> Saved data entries
[Start of Attachment]

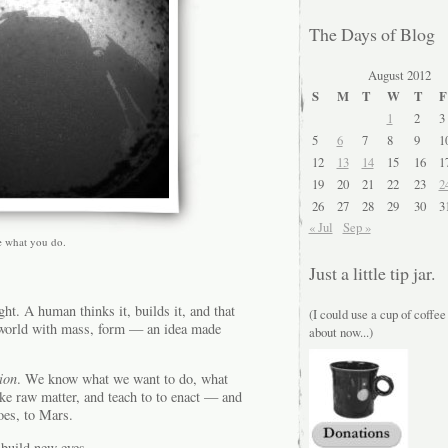
The Days of Blog
August 2012
S
M
T
W
T
F
1
2
3
5
6
7
8
9
1
12
13
14
15
16
1
19
20
21
22
23
2
26
27
28
29
30
3
« Jul
Sep »
e what you do.
Just a little tip jar.
ht. A human thinks it, builds it, and that
(I could use a cup of coffee
he world with mass, form — an idea made
about now...)
ion
. We know what we want to do, what
ake raw matter, and teach to to enact — and
goes, to Mars.
 build new eyes.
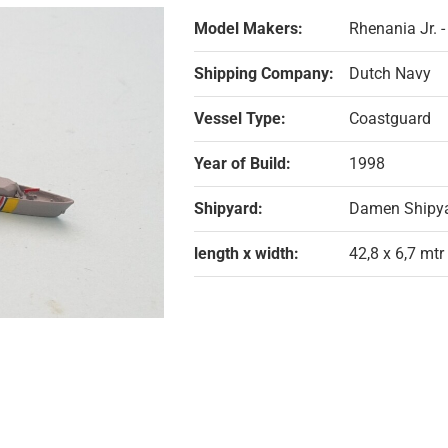
Model Makers:
Rhenania Jr. 
Shipping Company:
Dutch Navy
Vessel Type:
Coastguard
Year of Build:
1998
Shipyard:
Damen Shipya
length x width:
42,8 x 6,7 mtr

[End of Attachment]

What you give back must be the data above, reproduced exactly and free of pictures.

> Output below
The Days of Blog
August 2012
S
M
T
W
T
F
1
2
3
5
6
7
8
9
1
12
13
14
15
16
1
19
20
21
22
23
2
26
27
28
29
30
3
« Jul
Sep »
e what you do.
Just a little tip jar.
ht. A human thinks it, builds it, and that
(I could use a cup of coffee
he world with mass, form — an idea made
about now...)
ion
. We know what we want to do, what
ake raw matter, and teach to to enact — and
goes, to Mars.
 build new eyes.
Model Makers:
Rhenania Jr. 
Shipping Company:
Dutch Navy
Vessel Type:
Coastguard
Year of Build:
1998
Shipyard:
Damen Shipya
length x width:
42,8 x 6,7 mtr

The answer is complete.